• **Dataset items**
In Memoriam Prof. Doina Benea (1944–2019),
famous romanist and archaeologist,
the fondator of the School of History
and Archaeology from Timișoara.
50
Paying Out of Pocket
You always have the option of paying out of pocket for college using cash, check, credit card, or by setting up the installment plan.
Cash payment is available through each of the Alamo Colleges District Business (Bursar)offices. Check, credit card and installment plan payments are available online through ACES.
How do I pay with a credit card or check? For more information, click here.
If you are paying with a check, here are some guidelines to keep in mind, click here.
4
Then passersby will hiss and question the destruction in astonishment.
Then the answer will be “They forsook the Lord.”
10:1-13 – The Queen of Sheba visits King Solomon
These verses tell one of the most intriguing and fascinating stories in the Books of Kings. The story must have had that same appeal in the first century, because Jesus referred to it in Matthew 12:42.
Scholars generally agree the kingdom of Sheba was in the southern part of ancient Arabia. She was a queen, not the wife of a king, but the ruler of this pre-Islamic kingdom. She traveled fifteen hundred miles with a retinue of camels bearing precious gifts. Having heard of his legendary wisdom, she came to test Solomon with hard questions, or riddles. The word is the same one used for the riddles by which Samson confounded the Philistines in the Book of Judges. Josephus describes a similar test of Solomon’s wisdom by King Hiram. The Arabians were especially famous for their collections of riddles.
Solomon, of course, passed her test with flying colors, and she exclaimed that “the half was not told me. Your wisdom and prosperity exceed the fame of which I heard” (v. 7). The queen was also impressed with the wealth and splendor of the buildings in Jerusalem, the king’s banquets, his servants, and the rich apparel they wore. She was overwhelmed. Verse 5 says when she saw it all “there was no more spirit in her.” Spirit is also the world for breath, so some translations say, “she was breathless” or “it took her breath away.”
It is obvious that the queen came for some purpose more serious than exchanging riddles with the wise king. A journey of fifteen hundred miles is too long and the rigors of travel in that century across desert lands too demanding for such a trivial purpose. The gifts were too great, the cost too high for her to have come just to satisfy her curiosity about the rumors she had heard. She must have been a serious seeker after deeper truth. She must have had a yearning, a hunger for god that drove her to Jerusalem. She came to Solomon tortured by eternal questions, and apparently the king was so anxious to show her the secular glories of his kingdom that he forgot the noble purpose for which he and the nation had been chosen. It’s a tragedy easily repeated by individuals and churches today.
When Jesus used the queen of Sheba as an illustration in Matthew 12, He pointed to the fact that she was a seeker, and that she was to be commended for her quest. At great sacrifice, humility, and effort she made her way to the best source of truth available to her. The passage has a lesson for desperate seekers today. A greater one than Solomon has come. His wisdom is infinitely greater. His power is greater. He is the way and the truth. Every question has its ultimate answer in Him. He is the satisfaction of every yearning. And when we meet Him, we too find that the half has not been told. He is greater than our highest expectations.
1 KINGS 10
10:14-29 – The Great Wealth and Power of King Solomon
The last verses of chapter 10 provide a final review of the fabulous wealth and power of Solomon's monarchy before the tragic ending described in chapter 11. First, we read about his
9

• **ABOUT THIS EXERCISE**
Taking the records above, retype every line from the one with "famous romanist and" down to the one with "Then the answer", exactly and with nothing else.

• **ANSWER AREA**
famous romanist and archaeologist,
the fondator of the School of History
and Archaeology from Timișoara.
50
Paying Out of Pocket
You always have the option of paying out of pocket for college using cash, check, credit card, or by setting up the installment plan.
Cash payment is available through each of the Alamo Colleges District Business (Bursar)offices. Check, credit card and installment plan payments are available online through ACES.
How do I pay with a credit card or check? For more information, click here.
If you are paying with a check, here are some guidelines to keep in mind, click here.
4
Then passersby will hiss and question the destruction in astonishment.
Then the answer will be “They forsook the Lord.”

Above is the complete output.